**Texte proposé:**

※

On sait cette impuissance historique, principalement parce que l’état a été perçu comme importé, étranger, captateur.

Or les créanciers ont renforcé ce sentiment, derrière leurs prétentions à réformer et moderniser la Grèce. Une contradiction : entre une idéologie qui rejette l’état fort alors que  la Grèce a besoin d’un état. Toutes les mesures ont été comptables et se sont traduites par un retrait de l’état ou un état captateur. La logique ottomane est restée à l’œuvre.

A cela s’est ajoutée une défiance vis-à-vis des institutions de la part des créanciers qui a conduit à vider la politique grecque de son sens. La logique de la troïka est d’imposer ses choix politiques par téléphone. La Grèce ne peut pas légiférer sans l’accord de la troïka. Le réajustement du 3e memorandum avec ses mesures coercitives automatiques fait de la Vouli (Assemblée Nationale) une simple chambre d’enregistrement.

Enfin le traumatisme du référendum du 5 juillet 2015, où la victoire du non au référendum s’est transformée en oui à un nouveau memorandum encore plus austère dès le 13 juillet 2015, né d’une volonté punitive des créanciers, a conduit à ôter toute illusion : à quoi bon voter ?

※

**Extrait des données:**
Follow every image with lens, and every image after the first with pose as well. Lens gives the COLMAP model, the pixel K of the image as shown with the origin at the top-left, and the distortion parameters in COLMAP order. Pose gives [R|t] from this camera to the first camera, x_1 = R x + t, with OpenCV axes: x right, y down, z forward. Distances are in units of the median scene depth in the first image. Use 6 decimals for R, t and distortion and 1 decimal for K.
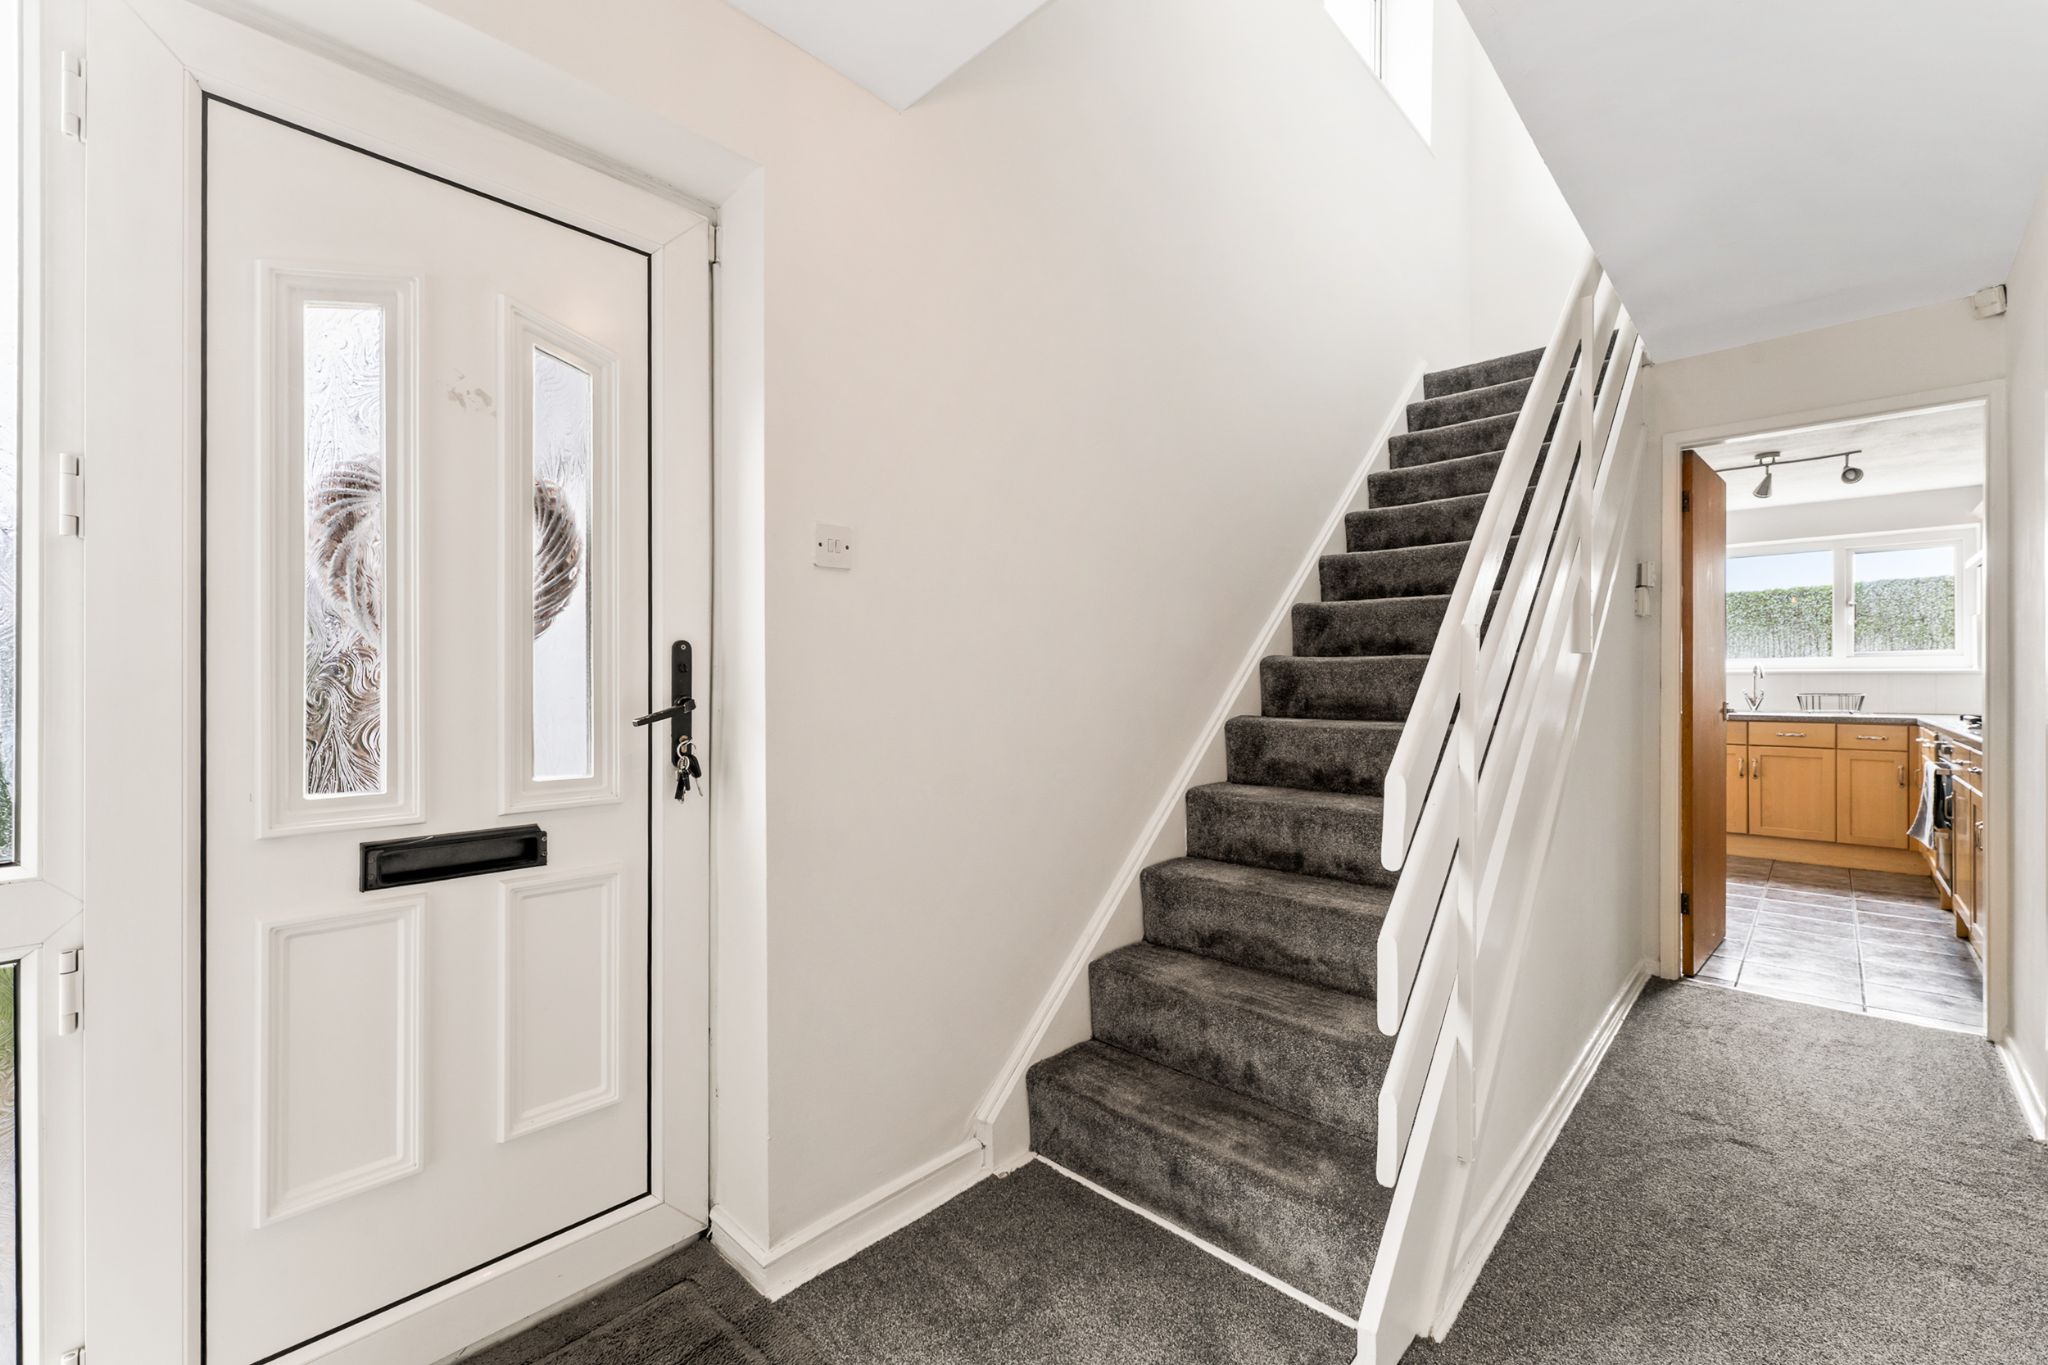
lens RADIAL K [[872.4, 0, 1022.2], [0, 872.4, 684.4], [0, 0, 1]] dist [0.001175, -0.000313]
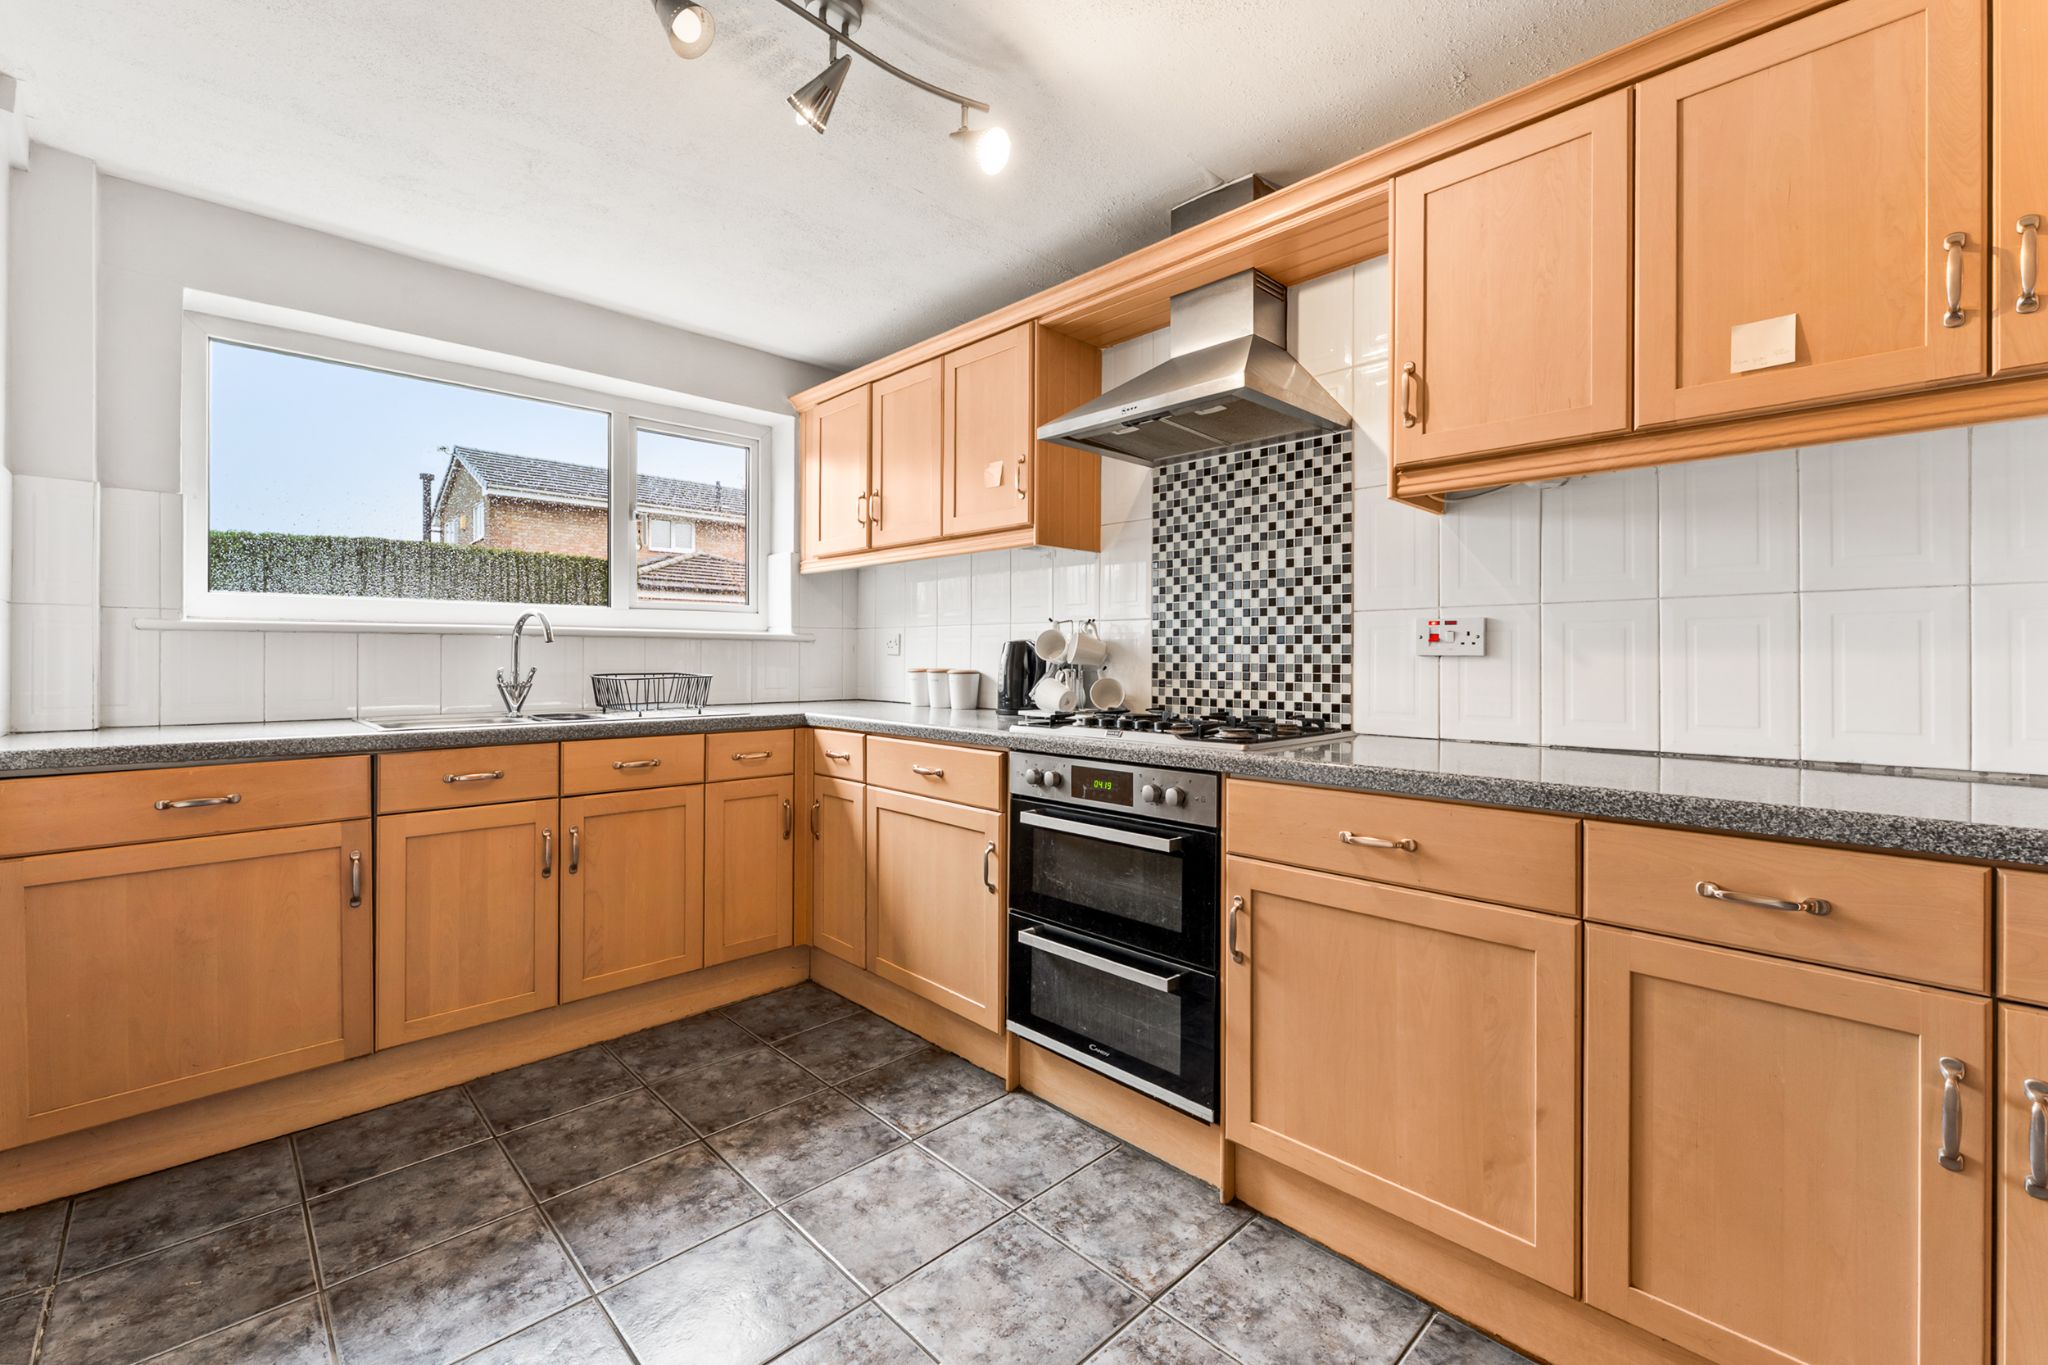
lens RADIAL K [[872.4, 0, 1030.3], [0, 872.4, 660.7], [0, 0, 1]] dist [0.001175, -0.000313]
pose [[0.052383, 0.001598, 0.998626, 0.446230], [-0.004582, 0.999989, -0.001359, 0.003614], [-0.998617, -0.004504, 0.052390, 0.797654]]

※

**Travail demandé:**
Relevez tous les adjectifs qui, dans le texte sur la Grèce, disent comment l'état a été perçu.

**Corrigé rédigé:**
importé, étranger, captateur